#### ACTIVITY:
Using the review below, decide whether each statement agrees with it: (a) the documentary has a narrator who puts events in historical context; (b) the bomb was first tested in the American desert in July 1945; (c) fear that the Germans had a head start motivated much of the experts' work. Answer yes or no for each, and quote the words that decide it.

#### PASSAGE SHOWN:
Few events have changed the world and affected history quite like the beginning of the atomic age. “Hiroshima: 75 Years Later” (8 p.m., History, TV-14) looks back three-quarters of a century and presents archival footage about the building of the atomic bomb, its use on the cities of Hiroshima and Nagasaki and the days and months after, when teams of American scientists and military technicians visited both cities to measure the bomb’s explosive power and the lingering effects of radiation on Japanese survivors.
“Hiroshima” presents only archival footage and the recorded voices of military officers and scientists who worked on the Manhattan Project or flew the planes that dropped the bombs, as well as the scientists who examined the aftermath. It contains no narrative voice of authority putting events in historical context or musing on how Hiroshima changed the world. That’s a subject for a different film, or films.
It chronicles masses of experts galvanized to build a weapon of hitherto undreamed-of destructive power. Much of their motivation was fear that the Germans, the world leaders in theoretical physics, may have had a head start on a bomb of their own. Even before it was first tested in the American desert in July 1945, some scientists had misgivings about its military use. They knew they had succeeded in building something new and awe-inspiring. They were also aware of its potential for evil.

#### RECORD EXTRACTS:
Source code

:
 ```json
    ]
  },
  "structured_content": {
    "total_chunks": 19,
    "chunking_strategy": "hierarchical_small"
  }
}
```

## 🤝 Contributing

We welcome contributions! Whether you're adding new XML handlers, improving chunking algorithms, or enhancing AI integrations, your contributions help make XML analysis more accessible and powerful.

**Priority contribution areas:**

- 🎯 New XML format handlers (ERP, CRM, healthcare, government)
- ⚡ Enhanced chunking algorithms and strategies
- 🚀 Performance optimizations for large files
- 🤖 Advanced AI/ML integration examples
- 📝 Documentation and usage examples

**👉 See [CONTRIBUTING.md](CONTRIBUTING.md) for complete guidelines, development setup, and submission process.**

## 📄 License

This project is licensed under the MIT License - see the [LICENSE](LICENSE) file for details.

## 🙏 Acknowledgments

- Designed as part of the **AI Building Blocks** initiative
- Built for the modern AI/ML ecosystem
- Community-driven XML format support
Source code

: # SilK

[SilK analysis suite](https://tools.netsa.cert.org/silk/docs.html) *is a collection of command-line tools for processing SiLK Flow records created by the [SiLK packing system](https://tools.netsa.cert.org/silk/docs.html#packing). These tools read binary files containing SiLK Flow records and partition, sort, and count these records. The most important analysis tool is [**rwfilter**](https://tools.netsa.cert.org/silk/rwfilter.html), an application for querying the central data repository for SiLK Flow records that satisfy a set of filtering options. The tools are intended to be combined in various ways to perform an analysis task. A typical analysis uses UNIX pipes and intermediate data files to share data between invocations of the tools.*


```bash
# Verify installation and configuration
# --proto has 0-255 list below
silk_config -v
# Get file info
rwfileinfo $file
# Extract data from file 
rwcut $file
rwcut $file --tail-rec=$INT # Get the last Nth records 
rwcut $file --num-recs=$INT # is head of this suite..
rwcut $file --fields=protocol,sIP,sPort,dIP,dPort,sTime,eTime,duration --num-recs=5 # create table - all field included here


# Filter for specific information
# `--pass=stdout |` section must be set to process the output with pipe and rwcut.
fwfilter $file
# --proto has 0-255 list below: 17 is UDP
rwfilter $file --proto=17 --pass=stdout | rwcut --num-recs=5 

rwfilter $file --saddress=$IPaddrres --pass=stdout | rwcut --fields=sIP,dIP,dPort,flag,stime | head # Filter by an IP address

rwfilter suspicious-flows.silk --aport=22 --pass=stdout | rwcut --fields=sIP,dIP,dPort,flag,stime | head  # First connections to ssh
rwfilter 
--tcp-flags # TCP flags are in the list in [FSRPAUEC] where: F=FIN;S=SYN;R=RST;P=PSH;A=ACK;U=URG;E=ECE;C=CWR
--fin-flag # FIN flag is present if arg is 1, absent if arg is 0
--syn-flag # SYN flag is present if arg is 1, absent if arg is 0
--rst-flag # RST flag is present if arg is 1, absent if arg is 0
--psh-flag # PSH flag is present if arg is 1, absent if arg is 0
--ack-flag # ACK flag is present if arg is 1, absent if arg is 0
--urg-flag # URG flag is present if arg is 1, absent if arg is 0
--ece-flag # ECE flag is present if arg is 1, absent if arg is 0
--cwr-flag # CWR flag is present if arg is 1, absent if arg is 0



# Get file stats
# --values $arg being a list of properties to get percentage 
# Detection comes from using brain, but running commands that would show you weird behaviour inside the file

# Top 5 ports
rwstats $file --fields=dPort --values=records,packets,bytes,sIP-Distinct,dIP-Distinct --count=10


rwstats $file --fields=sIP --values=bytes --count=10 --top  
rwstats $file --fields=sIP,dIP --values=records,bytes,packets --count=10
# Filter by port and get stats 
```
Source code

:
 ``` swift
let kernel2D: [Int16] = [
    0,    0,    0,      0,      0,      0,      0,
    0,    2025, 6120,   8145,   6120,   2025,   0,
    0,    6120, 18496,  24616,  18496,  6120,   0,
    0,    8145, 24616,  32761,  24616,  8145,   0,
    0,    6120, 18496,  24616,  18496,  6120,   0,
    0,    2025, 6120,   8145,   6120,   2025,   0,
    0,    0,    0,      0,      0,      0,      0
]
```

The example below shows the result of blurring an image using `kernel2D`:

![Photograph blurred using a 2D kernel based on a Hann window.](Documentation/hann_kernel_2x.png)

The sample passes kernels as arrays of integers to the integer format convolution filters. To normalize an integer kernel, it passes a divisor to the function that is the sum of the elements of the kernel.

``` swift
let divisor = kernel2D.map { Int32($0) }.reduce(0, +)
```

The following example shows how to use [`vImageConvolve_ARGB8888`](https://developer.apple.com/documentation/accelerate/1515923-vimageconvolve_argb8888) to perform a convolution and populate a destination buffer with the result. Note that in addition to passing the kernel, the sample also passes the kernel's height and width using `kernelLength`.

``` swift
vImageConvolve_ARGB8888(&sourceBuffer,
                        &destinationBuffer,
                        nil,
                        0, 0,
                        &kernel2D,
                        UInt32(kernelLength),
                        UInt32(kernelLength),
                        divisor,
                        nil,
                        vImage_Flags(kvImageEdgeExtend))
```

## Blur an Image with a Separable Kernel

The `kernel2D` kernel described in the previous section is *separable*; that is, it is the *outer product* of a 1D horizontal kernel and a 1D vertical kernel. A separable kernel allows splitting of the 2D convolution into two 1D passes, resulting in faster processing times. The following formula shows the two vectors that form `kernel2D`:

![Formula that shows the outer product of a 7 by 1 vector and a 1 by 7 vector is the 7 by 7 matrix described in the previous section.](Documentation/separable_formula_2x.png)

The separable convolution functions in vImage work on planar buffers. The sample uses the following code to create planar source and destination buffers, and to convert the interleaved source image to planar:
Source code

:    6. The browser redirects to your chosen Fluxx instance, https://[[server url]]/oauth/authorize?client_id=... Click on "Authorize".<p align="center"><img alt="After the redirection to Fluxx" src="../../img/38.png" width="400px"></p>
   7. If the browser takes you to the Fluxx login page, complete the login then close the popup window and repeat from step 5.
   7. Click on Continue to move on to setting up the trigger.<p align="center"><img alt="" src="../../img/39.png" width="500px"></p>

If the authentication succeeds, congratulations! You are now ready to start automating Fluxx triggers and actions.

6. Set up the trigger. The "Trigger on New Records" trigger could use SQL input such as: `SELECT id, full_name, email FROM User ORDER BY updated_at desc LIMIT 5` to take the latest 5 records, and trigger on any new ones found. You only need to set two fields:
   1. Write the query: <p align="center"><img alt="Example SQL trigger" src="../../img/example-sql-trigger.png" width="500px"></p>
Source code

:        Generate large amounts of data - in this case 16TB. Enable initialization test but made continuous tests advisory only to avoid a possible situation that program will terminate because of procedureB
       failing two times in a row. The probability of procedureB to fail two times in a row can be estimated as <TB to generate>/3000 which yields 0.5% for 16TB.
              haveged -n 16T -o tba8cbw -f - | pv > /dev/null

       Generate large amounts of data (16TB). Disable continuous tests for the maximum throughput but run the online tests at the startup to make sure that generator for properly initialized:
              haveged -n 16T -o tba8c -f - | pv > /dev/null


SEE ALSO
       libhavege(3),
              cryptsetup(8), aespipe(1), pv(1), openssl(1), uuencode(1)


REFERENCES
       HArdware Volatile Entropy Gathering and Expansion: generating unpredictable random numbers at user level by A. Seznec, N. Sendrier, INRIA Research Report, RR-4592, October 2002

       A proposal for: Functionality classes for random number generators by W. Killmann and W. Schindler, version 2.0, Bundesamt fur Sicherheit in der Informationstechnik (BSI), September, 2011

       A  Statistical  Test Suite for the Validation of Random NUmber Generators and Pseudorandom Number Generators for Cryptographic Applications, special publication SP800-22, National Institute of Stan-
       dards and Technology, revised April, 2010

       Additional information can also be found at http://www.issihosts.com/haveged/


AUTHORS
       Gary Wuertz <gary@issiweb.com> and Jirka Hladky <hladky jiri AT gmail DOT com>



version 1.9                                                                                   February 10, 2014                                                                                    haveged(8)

#### WRITTEN RESPONSE:
(a) No: "It contains no narrative voice of authority putting events in historical context or musing on how Hiroshima changed the world."
(b) Yes: "Even before it was first tested in the American desert in July 1945"
(c) Yes: "Much of their motivation was fear that the Germans, the world leaders in theoretical physics, may have had a head start on a bomb of their own."